Some records
===============

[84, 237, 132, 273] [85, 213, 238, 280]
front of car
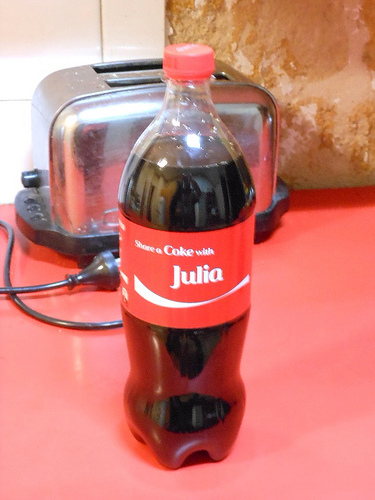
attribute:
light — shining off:
[182, 130, 203, 152]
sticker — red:
[116, 206, 256, 329]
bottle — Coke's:
[108, 36, 262, 473]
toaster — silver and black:
[2, 47, 296, 340]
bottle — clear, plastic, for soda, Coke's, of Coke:
[116, 44, 255, 467]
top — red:
[162, 35, 217, 84]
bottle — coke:
[64, 24, 297, 468]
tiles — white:
[2, 0, 170, 203]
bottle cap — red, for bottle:
[161, 40, 219, 78]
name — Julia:
[167, 262, 222, 288]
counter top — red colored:
[9, 211, 371, 265]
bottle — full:
[122, 40, 245, 465]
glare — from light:
[184, 133, 203, 149]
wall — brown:
[162, 12, 370, 158]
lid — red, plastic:
[158, 37, 219, 89]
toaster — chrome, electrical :
[14, 55, 290, 260]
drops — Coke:
[128, 87, 243, 168]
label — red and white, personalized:
[114, 218, 255, 331]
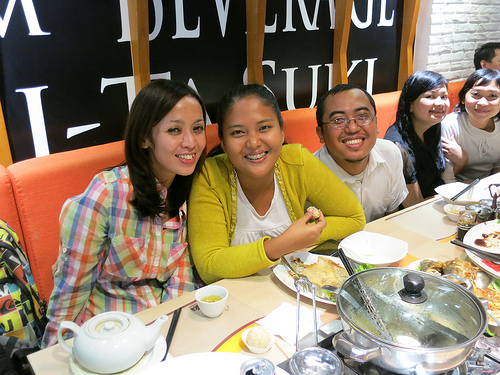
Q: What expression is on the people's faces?
A: Smile.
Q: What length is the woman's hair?
A: Mid length.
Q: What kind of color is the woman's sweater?
A: Yellow.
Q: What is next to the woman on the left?
A: Tea kettle.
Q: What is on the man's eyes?
A: Glasses.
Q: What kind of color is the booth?
A: Orange.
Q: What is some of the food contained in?
A: Pot.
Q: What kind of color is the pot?
A: Silver.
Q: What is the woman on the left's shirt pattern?
A: Checkered plaid.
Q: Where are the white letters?
A: Behind the chair.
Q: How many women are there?
A: 4.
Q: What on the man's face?
A: Glasses.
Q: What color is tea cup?
A: White.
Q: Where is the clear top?
A: On the silver pot.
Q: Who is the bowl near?
A: Middle woman.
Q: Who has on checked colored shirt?
A: Girl on left.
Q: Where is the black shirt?
A: On right.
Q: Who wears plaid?
A: The girl on the left.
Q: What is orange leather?
A: The bench.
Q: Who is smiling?
A: All the people.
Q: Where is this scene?
A: A restaurant.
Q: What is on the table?
A: Dishes of food.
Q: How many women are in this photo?
A: 4.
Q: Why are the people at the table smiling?
A: For the photo.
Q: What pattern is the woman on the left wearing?
A: Plaid.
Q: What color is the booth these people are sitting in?
A: Orange.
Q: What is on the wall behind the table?
A: Letters.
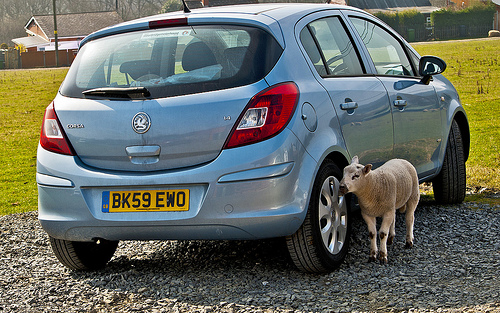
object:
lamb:
[338, 154, 417, 264]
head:
[338, 155, 373, 194]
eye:
[351, 172, 359, 179]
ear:
[360, 163, 372, 175]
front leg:
[377, 209, 394, 264]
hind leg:
[405, 188, 420, 248]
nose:
[339, 179, 347, 189]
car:
[35, 1, 470, 273]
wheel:
[285, 161, 353, 273]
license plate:
[102, 188, 190, 211]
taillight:
[224, 81, 301, 156]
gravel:
[0, 197, 500, 312]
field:
[0, 35, 499, 216]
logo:
[131, 111, 151, 134]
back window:
[61, 23, 284, 101]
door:
[294, 10, 392, 172]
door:
[338, 8, 443, 178]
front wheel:
[433, 117, 466, 206]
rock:
[189, 279, 270, 296]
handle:
[394, 98, 405, 106]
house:
[4, 10, 125, 68]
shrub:
[370, 4, 496, 43]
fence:
[21, 49, 78, 66]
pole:
[52, 0, 60, 68]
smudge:
[368, 230, 376, 241]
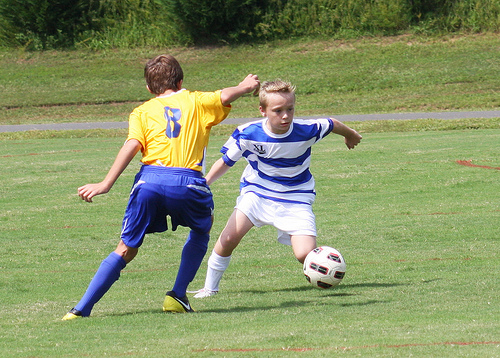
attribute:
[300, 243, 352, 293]
ball — white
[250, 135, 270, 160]
size — XL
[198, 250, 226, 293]
sock — high, white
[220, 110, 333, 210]
striped shirt — yellow, blue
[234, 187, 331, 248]
shorts — sports, white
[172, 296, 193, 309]
nike swoosh — White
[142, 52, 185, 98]
hair — brown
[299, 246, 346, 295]
ball — white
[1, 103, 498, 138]
walkway — grey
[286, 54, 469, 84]
grass — greener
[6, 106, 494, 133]
path — grey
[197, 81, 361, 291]
boy — blonde, white, blue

===============

**Aim:** Reproduce every one of the lines above without any changes, and leave the pictures out of your answer.

**Solution for this exercise:**
[84, 237, 132, 273] [85, 213, 238, 280]
front of car
attribute:
light — shining off:
[182, 130, 203, 152]
sticker — red:
[116, 206, 256, 329]
bottle — Coke's:
[108, 36, 262, 473]
toaster — silver and black:
[2, 47, 296, 340]
bottle — clear, plastic, for soda, Coke's, of Coke:
[116, 44, 255, 467]
top — red:
[162, 35, 217, 84]
bottle — coke:
[64, 24, 297, 468]
tiles — white:
[2, 0, 170, 203]
bottle cap — red, for bottle:
[161, 40, 219, 78]
name — Julia:
[167, 262, 222, 288]
counter top — red colored:
[9, 211, 371, 265]
bottle — full:
[122, 40, 245, 465]
glare — from light:
[184, 133, 203, 149]
wall — brown:
[162, 12, 370, 158]
lid — red, plastic:
[158, 37, 219, 89]
toaster — chrome, electrical :
[14, 55, 290, 260]
drops — Coke:
[128, 87, 243, 168]
label — red and white, personalized:
[114, 218, 255, 331]
Q: What expression is on the people's faces?
A: Smile.
Q: What length is the woman's hair?
A: Mid length.
Q: What kind of color is the woman's sweater?
A: Yellow.
Q: What is next to the woman on the left?
A: Tea kettle.
Q: What is on the man's eyes?
A: Glasses.
Q: What kind of color is the booth?
A: Orange.
Q: What is some of the food contained in?
A: Pot.
Q: What kind of color is the pot?
A: Silver.
Q: What is the woman on the left's shirt pattern?
A: Checkered plaid.
Q: Where are the white letters?
A: Behind the chair.
Q: How many women are there?
A: 4.
Q: What on the man's face?
A: Glasses.
Q: What color is tea cup?
A: White.
Q: Where is the clear top?
A: On the silver pot.
Q: Who is the bowl near?
A: Middle woman.
Q: Who has on checked colored shirt?
A: Girl on left.
Q: Where is the black shirt?
A: On right.
Q: Who wears plaid?
A: The girl on the left.
Q: What is orange leather?
A: The bench.
Q: Who is smiling?
A: All the people.
Q: Where is this scene?
A: A restaurant.
Q: What is on the table?
A: Dishes of food.
Q: How many women are in this photo?
A: 4.
Q: Why are the people at the table smiling?
A: For the photo.
Q: What pattern is the woman on the left wearing?
A: Plaid.
Q: What color is the booth these people are sitting in?
A: Orange.
Q: What is on the wall behind the table?
A: Letters.
object:
lamb:
[338, 154, 417, 264]
head:
[338, 155, 373, 194]
eye:
[351, 172, 359, 179]
ear:
[360, 163, 372, 175]
front leg:
[377, 209, 394, 264]
hind leg:
[405, 188, 420, 248]
nose:
[339, 179, 347, 189]
car:
[35, 1, 470, 273]
wheel:
[285, 161, 353, 273]
license plate:
[102, 188, 190, 211]
taillight:
[224, 81, 301, 156]
gravel:
[0, 197, 500, 312]
field:
[0, 35, 499, 216]
logo:
[131, 111, 151, 134]
back window:
[61, 23, 284, 101]
door:
[294, 10, 392, 172]
door:
[338, 8, 443, 178]
front wheel:
[433, 117, 466, 206]
rock:
[189, 279, 270, 296]
handle:
[394, 98, 405, 106]
house:
[4, 10, 125, 68]
shrub:
[370, 4, 496, 43]
fence:
[21, 49, 78, 66]
pole:
[52, 0, 60, 68]
smudge:
[368, 230, 376, 241]
attribute:
[300, 243, 352, 293]
ball — white
[250, 135, 270, 160]
size — XL
[198, 250, 226, 293]
sock — high, white
[220, 110, 333, 210]
striped shirt — yellow, blue
[234, 187, 331, 248]
shorts — sports, white
[172, 296, 193, 309]
nike swoosh — White
[142, 52, 185, 98]
hair — brown
[299, 246, 346, 295]
ball — white
[1, 103, 498, 138]
walkway — grey
[286, 54, 469, 84]
grass — greener
[6, 106, 494, 133]
path — grey
[197, 81, 361, 291]
boy — blonde, white, blue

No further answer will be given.